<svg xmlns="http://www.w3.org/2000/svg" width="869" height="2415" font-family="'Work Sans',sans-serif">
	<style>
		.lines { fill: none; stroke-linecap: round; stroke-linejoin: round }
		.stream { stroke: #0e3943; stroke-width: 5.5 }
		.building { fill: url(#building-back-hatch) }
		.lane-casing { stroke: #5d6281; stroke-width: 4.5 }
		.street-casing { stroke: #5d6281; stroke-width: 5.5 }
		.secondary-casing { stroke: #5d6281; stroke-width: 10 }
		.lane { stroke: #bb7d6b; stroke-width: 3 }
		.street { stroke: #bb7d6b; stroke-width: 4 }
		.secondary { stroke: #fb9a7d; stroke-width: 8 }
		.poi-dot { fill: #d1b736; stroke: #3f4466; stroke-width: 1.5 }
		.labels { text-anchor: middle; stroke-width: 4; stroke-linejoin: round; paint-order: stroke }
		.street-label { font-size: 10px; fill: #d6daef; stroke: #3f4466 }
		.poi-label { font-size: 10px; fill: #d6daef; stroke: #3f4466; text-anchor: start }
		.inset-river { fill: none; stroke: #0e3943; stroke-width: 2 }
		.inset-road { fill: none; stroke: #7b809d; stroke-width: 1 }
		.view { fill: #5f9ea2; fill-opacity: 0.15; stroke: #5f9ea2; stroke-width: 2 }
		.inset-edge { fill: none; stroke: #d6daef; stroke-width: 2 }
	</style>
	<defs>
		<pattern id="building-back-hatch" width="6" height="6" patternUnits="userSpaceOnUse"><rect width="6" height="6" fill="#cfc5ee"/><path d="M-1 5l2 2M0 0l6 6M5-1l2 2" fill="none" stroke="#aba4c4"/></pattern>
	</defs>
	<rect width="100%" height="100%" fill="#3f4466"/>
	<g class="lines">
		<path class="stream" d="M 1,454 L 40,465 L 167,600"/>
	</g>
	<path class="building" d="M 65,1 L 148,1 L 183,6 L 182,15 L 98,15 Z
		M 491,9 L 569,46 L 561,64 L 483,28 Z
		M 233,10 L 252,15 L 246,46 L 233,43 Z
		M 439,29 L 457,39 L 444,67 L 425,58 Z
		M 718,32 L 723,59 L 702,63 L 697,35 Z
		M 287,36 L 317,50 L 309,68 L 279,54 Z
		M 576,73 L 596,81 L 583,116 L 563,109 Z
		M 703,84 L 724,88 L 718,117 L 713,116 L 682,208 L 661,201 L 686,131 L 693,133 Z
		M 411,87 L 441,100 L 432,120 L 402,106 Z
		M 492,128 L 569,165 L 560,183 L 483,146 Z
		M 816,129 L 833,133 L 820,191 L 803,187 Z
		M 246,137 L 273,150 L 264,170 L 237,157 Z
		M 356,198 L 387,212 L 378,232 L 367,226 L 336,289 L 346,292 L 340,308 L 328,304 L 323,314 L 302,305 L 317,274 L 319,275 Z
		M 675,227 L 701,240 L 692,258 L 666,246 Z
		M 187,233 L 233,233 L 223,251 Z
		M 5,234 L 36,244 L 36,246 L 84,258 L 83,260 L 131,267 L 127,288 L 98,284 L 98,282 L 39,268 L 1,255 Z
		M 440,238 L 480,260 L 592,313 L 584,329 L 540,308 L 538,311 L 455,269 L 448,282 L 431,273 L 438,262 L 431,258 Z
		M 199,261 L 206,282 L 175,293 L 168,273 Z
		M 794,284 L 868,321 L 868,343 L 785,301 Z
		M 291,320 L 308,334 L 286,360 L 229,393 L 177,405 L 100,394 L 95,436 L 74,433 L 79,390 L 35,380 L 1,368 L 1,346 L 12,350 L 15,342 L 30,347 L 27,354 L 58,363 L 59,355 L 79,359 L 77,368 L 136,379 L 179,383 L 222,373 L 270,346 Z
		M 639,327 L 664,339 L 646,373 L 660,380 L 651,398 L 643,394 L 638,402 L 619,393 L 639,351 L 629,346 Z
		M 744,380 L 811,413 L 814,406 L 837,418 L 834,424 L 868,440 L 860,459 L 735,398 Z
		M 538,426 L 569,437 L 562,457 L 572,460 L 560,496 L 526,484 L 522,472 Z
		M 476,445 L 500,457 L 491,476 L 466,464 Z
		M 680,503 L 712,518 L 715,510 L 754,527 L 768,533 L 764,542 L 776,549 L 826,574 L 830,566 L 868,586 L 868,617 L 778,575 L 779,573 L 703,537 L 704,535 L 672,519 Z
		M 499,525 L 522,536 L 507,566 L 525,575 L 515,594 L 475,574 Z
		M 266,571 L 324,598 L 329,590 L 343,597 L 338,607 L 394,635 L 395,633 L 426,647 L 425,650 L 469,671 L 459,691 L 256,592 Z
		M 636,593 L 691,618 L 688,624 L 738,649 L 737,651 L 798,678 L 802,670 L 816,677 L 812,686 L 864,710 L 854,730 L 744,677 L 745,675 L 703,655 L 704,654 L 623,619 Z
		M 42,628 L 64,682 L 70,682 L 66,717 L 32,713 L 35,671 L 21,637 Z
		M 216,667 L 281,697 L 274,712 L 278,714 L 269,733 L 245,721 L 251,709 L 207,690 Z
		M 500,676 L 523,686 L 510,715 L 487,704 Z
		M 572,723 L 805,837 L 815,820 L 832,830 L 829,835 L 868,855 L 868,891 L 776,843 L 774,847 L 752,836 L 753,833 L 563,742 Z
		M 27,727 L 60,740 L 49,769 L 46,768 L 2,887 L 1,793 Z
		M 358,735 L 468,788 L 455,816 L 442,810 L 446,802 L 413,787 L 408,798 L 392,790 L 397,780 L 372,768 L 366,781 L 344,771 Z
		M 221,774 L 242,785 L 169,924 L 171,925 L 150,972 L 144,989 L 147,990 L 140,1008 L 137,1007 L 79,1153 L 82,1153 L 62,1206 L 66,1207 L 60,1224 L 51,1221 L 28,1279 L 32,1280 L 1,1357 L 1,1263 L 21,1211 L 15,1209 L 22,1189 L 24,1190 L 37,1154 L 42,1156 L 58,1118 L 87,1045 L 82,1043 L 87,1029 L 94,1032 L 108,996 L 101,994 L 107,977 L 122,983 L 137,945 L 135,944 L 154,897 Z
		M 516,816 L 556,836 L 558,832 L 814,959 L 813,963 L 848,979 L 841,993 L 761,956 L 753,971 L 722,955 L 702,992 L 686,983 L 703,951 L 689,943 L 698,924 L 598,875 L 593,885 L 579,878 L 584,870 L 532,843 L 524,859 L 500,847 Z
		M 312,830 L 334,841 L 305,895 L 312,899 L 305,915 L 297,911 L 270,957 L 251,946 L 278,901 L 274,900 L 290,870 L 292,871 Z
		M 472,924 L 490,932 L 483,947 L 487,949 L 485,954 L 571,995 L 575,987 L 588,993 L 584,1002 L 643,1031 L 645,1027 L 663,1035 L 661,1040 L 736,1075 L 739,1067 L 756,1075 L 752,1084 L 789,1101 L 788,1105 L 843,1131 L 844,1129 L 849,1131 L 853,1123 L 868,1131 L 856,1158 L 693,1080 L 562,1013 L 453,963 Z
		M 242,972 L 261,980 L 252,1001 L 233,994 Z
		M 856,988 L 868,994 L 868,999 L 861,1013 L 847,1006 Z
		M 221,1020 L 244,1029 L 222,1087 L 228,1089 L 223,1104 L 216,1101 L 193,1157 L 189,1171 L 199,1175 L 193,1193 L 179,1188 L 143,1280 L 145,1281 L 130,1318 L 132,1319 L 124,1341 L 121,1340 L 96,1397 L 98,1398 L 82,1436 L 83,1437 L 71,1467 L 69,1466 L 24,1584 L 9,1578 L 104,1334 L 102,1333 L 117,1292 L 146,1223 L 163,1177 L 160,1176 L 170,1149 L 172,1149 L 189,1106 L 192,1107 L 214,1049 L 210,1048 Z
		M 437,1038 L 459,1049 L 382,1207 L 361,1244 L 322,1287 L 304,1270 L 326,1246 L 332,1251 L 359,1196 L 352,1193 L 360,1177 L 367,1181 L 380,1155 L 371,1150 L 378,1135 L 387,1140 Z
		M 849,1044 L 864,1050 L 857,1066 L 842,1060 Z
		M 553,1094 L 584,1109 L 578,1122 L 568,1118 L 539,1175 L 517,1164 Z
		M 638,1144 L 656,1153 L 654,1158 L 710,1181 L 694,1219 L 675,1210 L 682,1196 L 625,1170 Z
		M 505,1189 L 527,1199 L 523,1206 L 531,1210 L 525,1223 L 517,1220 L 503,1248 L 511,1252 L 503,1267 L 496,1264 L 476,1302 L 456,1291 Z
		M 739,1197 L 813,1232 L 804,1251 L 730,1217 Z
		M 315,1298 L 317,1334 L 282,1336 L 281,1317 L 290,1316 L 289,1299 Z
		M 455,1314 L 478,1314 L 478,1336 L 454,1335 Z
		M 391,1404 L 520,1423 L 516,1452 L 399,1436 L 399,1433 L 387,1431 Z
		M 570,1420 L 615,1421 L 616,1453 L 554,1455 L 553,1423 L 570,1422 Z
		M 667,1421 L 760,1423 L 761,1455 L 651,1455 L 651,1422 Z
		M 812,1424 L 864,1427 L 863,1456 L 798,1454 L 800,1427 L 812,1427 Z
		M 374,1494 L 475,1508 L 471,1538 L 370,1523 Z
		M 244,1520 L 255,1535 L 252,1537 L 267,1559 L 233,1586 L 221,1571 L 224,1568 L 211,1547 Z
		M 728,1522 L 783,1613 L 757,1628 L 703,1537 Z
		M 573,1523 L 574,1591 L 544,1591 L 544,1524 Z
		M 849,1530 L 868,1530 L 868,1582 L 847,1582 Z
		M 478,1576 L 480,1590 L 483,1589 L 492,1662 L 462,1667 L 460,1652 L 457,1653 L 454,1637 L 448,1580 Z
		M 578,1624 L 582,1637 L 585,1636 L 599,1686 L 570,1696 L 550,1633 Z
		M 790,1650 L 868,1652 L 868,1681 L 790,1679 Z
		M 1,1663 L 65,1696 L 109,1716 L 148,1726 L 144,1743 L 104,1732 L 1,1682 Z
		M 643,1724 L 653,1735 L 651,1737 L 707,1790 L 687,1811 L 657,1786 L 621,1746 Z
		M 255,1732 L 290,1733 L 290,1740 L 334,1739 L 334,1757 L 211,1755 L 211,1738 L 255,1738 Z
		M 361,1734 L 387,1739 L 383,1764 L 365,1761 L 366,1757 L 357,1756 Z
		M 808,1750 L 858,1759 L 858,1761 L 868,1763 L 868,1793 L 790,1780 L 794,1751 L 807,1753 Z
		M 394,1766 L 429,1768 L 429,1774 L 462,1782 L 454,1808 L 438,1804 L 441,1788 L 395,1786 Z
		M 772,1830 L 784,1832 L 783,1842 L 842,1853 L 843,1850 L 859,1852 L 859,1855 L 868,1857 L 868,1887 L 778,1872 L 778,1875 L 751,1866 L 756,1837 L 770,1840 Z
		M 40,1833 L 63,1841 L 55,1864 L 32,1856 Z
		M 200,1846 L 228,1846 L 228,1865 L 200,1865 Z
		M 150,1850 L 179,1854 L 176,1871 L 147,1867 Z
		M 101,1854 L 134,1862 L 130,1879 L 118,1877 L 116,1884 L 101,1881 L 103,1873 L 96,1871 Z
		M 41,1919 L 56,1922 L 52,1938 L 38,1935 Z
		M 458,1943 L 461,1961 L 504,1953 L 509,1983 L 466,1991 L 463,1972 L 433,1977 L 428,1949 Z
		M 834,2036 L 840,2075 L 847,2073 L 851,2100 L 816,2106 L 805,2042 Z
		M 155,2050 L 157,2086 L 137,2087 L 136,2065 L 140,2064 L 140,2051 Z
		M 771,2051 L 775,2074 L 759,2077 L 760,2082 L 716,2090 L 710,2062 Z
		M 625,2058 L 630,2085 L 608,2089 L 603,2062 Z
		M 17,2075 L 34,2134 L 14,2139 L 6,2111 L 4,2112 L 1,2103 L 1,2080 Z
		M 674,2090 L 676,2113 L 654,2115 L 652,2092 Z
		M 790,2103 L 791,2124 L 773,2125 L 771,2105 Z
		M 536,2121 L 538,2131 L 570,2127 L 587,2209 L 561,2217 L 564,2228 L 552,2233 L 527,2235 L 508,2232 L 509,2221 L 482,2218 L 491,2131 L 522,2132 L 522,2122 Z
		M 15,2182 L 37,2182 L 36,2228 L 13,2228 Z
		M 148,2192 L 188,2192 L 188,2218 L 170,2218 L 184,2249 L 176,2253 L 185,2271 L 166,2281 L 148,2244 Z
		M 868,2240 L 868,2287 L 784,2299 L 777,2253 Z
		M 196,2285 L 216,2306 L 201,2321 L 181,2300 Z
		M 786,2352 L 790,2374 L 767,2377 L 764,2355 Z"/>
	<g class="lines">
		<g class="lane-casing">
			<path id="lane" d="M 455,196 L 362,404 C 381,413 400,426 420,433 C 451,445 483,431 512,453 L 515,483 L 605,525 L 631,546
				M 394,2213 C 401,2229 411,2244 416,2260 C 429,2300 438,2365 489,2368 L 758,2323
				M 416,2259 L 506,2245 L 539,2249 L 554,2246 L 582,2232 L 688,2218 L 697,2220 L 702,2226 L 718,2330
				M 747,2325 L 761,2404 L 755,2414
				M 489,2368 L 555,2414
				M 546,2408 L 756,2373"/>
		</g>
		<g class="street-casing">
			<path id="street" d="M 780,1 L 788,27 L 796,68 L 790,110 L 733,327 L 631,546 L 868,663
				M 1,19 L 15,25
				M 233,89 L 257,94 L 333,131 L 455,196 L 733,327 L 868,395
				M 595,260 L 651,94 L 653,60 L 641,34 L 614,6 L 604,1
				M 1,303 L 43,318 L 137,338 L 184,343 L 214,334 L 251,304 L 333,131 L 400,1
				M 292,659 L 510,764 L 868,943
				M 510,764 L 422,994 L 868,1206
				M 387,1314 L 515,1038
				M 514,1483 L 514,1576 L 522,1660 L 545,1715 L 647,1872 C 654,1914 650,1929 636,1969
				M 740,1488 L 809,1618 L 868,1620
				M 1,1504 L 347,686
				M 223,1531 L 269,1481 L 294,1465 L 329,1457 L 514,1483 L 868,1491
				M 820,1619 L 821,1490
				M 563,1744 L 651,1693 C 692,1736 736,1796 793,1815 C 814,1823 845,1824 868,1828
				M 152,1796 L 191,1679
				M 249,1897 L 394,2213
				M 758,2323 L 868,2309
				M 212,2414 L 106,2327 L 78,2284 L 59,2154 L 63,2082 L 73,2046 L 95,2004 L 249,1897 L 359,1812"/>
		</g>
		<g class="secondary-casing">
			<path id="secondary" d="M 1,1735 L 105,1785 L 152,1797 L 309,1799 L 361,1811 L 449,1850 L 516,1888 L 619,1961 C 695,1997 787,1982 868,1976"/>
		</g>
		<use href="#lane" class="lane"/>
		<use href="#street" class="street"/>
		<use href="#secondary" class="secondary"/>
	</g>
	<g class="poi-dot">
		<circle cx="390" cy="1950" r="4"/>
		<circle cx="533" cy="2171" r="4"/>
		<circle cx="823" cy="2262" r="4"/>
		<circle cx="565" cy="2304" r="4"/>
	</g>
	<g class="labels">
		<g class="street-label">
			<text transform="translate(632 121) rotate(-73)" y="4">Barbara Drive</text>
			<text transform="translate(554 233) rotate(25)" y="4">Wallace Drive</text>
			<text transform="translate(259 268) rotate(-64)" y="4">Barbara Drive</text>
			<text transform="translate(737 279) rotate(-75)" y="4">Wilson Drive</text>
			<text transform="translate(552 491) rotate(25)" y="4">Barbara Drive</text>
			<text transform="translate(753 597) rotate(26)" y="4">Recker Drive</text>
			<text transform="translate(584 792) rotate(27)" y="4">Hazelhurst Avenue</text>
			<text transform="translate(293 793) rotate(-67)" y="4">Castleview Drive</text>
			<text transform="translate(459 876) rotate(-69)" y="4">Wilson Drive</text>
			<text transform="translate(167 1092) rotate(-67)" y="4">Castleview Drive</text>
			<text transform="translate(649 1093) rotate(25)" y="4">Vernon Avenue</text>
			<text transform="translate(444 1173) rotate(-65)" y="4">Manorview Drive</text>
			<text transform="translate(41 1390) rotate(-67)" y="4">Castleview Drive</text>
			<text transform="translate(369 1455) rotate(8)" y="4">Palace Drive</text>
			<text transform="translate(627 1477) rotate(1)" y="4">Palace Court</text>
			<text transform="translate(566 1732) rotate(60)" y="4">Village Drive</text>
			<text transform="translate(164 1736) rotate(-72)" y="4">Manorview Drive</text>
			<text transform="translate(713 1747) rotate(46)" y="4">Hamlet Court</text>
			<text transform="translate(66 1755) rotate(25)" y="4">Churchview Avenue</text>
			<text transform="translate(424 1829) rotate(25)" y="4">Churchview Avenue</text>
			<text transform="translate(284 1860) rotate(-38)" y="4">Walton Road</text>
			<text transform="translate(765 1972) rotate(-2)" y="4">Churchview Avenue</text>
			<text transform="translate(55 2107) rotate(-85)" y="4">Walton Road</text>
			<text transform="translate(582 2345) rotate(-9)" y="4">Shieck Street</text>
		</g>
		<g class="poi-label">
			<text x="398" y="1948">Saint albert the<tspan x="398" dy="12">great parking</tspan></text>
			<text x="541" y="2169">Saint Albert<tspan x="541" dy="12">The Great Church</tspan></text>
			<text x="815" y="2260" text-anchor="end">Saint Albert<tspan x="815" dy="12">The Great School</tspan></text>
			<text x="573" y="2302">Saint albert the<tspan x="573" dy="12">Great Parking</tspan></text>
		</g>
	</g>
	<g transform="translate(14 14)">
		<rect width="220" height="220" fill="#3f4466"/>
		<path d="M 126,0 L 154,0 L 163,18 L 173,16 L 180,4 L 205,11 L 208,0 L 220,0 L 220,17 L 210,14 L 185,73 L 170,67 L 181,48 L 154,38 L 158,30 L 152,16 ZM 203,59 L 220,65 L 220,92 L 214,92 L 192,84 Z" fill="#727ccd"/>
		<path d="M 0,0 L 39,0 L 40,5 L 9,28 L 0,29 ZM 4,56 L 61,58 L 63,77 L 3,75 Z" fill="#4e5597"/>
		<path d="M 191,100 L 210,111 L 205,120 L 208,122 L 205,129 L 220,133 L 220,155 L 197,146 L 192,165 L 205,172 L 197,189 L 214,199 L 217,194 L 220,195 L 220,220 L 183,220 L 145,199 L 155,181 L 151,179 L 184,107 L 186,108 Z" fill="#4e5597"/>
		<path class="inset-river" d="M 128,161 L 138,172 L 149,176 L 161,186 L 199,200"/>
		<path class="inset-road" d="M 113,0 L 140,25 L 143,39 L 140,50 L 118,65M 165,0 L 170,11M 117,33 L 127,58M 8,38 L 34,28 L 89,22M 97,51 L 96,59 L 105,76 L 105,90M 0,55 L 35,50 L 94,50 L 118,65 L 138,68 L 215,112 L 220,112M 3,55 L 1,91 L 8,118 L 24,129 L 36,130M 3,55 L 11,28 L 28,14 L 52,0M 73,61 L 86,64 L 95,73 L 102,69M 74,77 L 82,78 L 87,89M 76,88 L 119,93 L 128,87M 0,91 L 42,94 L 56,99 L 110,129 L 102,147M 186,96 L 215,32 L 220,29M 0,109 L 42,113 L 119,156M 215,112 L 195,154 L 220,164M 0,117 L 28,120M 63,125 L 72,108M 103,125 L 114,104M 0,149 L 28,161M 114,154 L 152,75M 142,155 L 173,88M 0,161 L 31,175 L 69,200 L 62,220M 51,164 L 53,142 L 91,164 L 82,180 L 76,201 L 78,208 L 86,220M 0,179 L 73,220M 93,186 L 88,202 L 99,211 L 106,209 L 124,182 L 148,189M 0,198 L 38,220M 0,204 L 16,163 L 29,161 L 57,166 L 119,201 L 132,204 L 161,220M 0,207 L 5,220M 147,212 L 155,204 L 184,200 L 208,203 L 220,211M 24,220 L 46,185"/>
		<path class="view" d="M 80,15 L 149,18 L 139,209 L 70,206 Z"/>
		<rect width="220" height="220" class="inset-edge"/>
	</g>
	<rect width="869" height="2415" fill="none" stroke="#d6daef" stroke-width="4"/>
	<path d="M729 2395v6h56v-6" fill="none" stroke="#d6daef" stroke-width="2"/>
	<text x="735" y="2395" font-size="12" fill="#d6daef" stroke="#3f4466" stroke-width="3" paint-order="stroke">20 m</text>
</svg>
******************************
Count, in the listing above, every line that includes "round". The number is the whole answer.

2